Iris wrote to her throughout her years as a student, sweet little notes wondering how she was getting on, and telling her what Elsa and Fran were doing, a predictably boring list of swimming triumphs and school concerts and details of who had had a tooth filled or her hair cut short. Sometimes she mentioned Carlo, but not often. His business was doing well, but he was finding managing it tiring and was thinking
of appointing a general manager. Iris always ended by saying how often she thought of Julia, and how they all missed her and hoped she wasn’t feeling lost in the big city, or lonely. That last bit made Julia laugh – as if! Where she’d felt lost and lonely was in Manchester, living with the Annovazzis, being utterly out of place, desperate to be free.
She replied only once to Iris, a few weeks after she arrived, telling her how happy she was, how settled, and then that she was going to be working very hard and wouldn’t have time to write very often.

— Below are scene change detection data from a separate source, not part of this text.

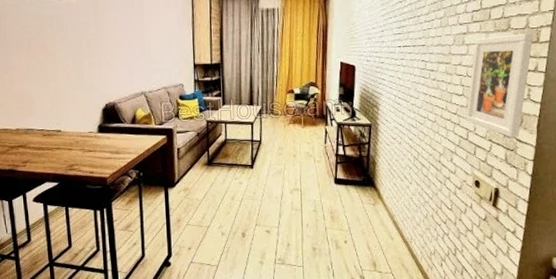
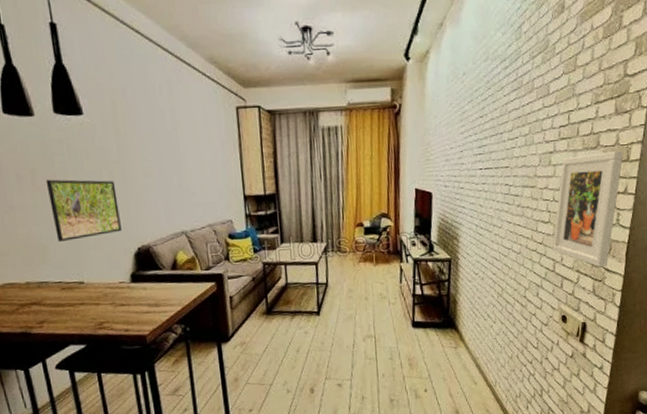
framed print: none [38,47,94,98] -> present [45,179,121,243]

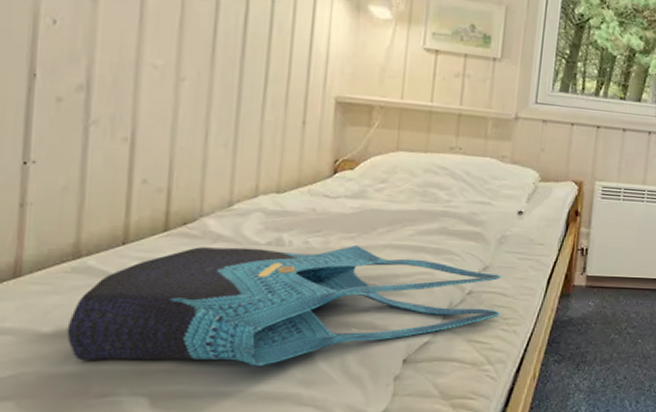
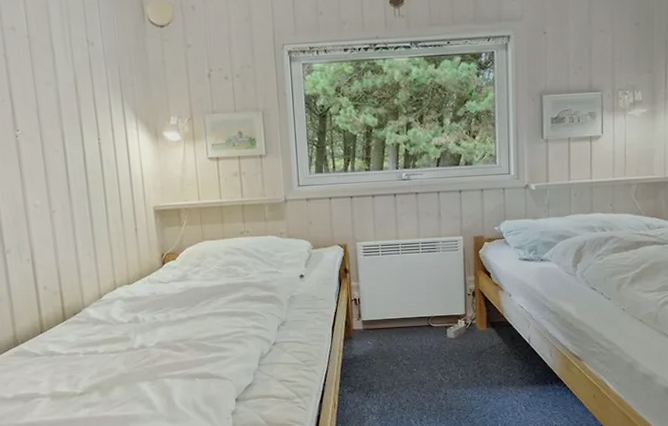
tote bag: present [66,246,502,367] -> none [20,316,301,415]

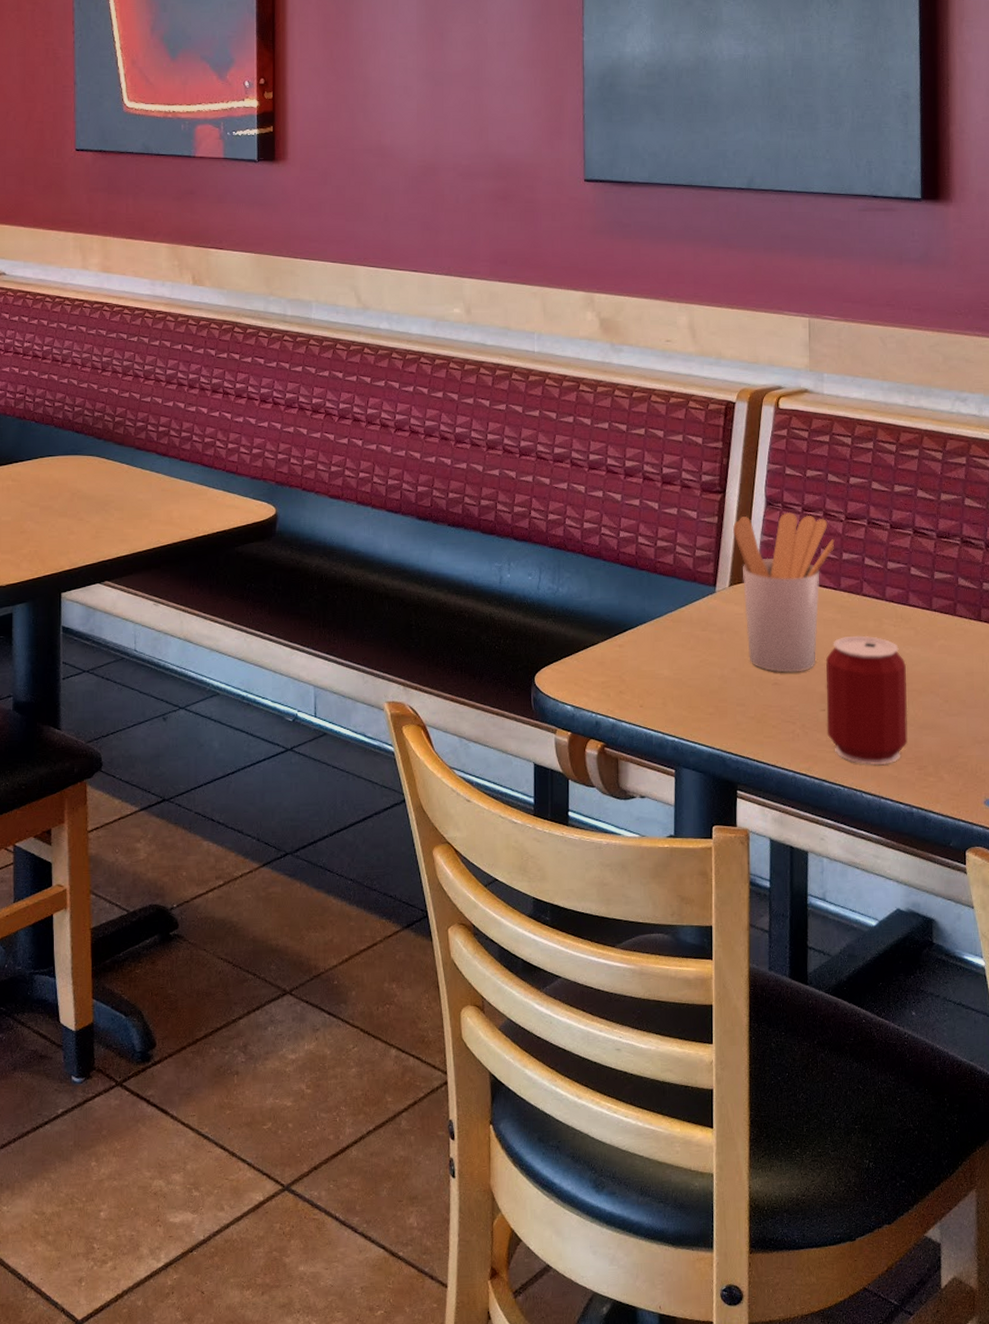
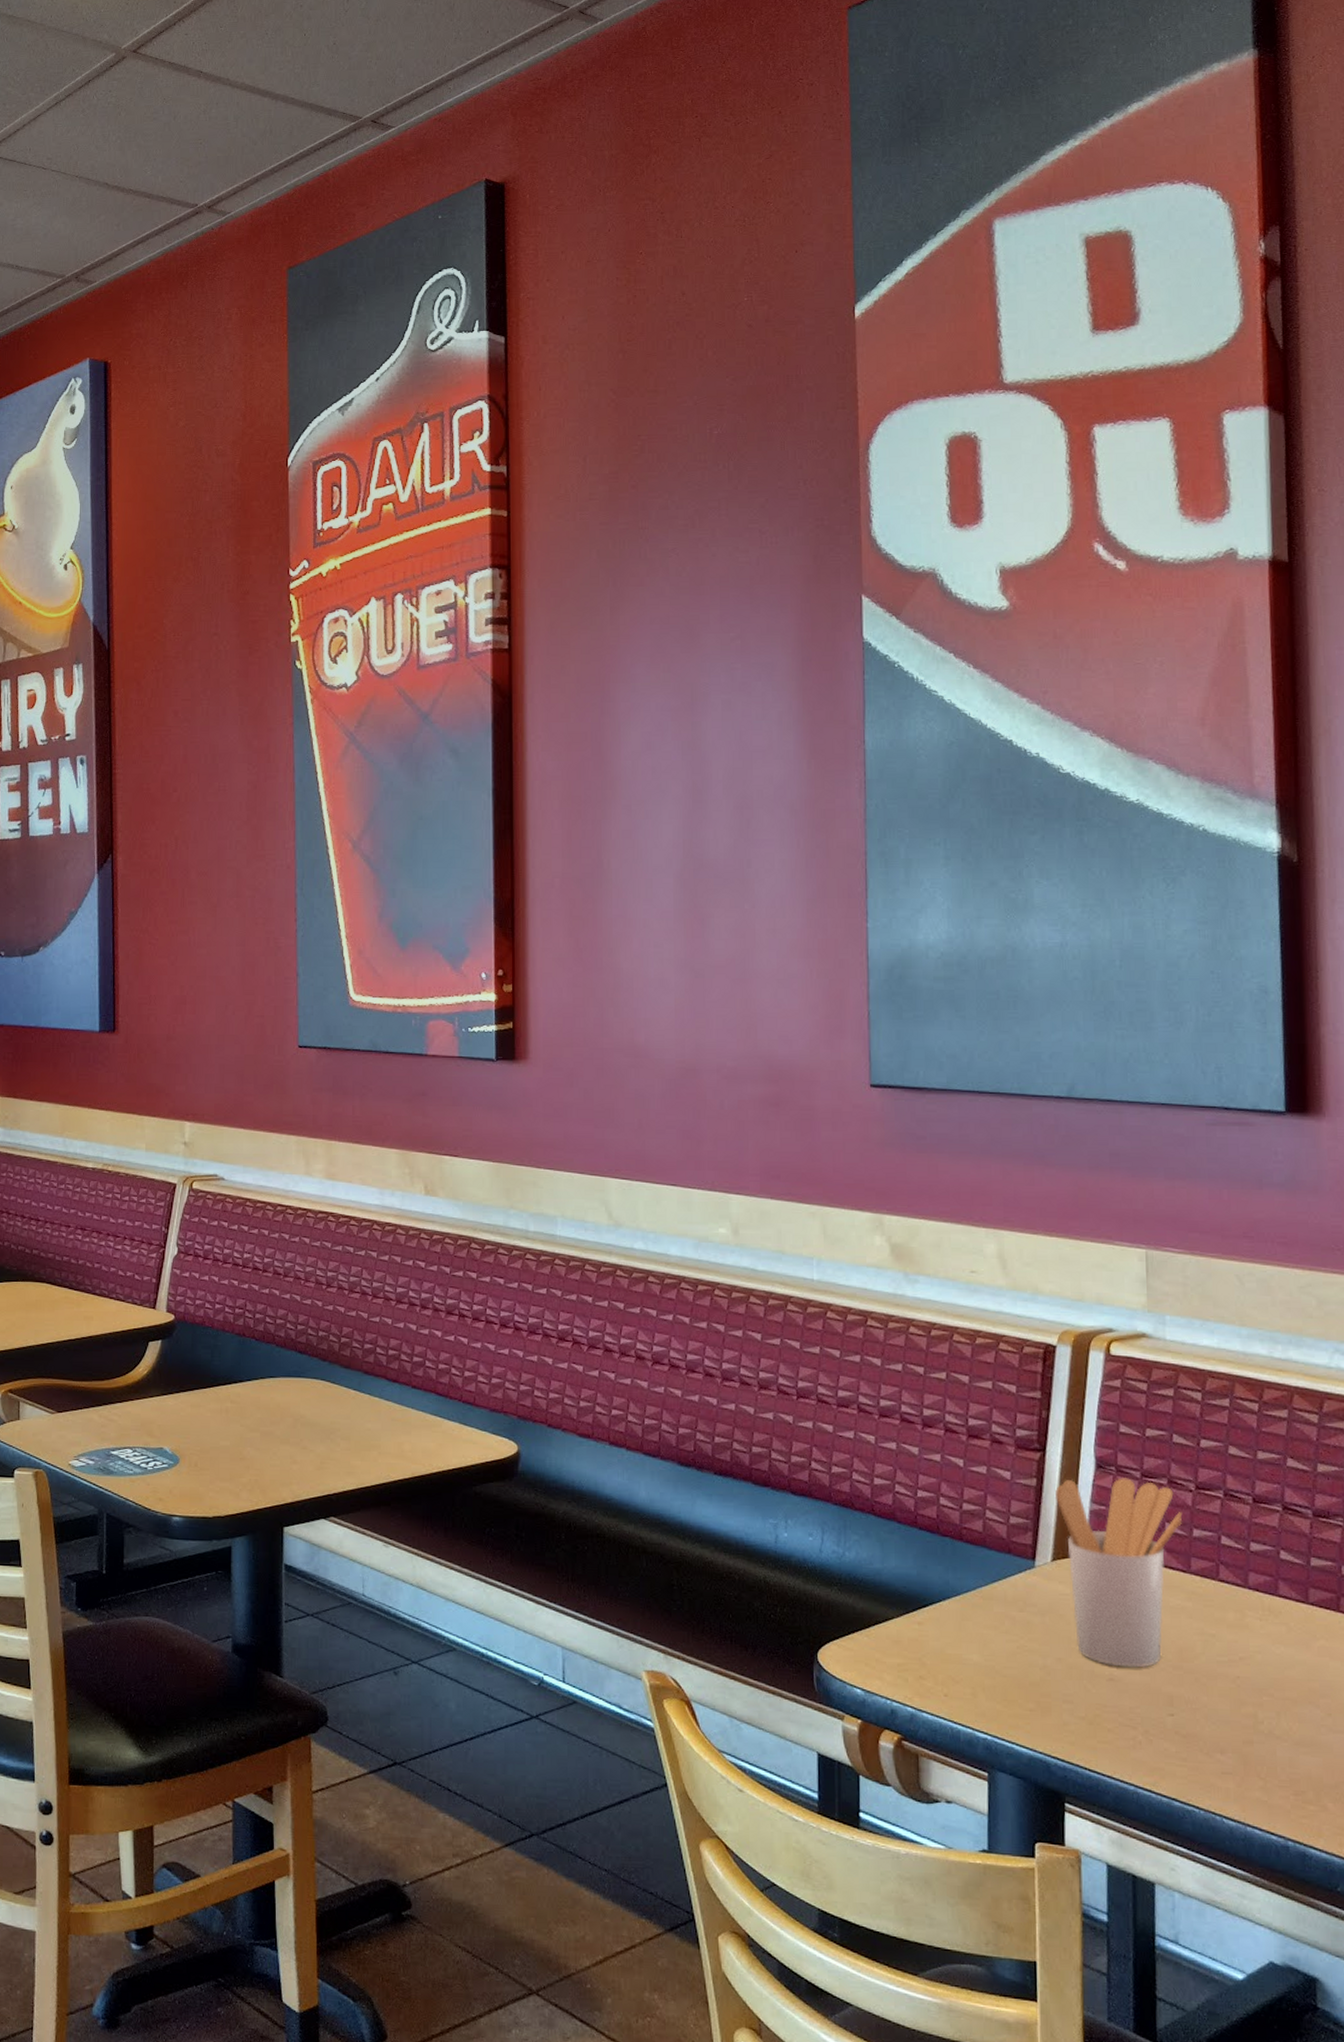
can: present [826,635,908,765] -> none [1174,1628,1280,1786]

She didn’t go ‘home’ (what Iris called ‘home’) for the first Christmas, which upset Iris, because (she wrote) Christmas was a family time. Not to Julia it wasn’t. She worked on the post and in the evenings in a bar and managed to save enough money to join a trip to Austria, skiing. They drove there in a van, four of them, and stayed in a hostel and she had the best Christmas she’d ever had.
When she graduated, Julia hesitated over whether to give Iris the address of the flat she was going to be sharing with three other friends. She didn’t want to be tracked down, but on the other hand she didn’t think it wise to disappear entirely or Iris might have one of her fits of anxiety and report her missing, so, reluctantly, she sent a card with her new address, telling Iris that she was training to be a chemistry teacher. Immediately, a letter came from Iris, saying how relieved she was to hear Julia was alive and well because she’d begun to dread something awful had happened, and she felt so responsible for her welfare, and had done ever since Julia came to live with them. The letter was thick with reproach, and all of it was justified, but, as ever, it only deepened Julia’s rage that she should be made to feel guilty and ungrateful. She didn’t acknowledge this letter at all.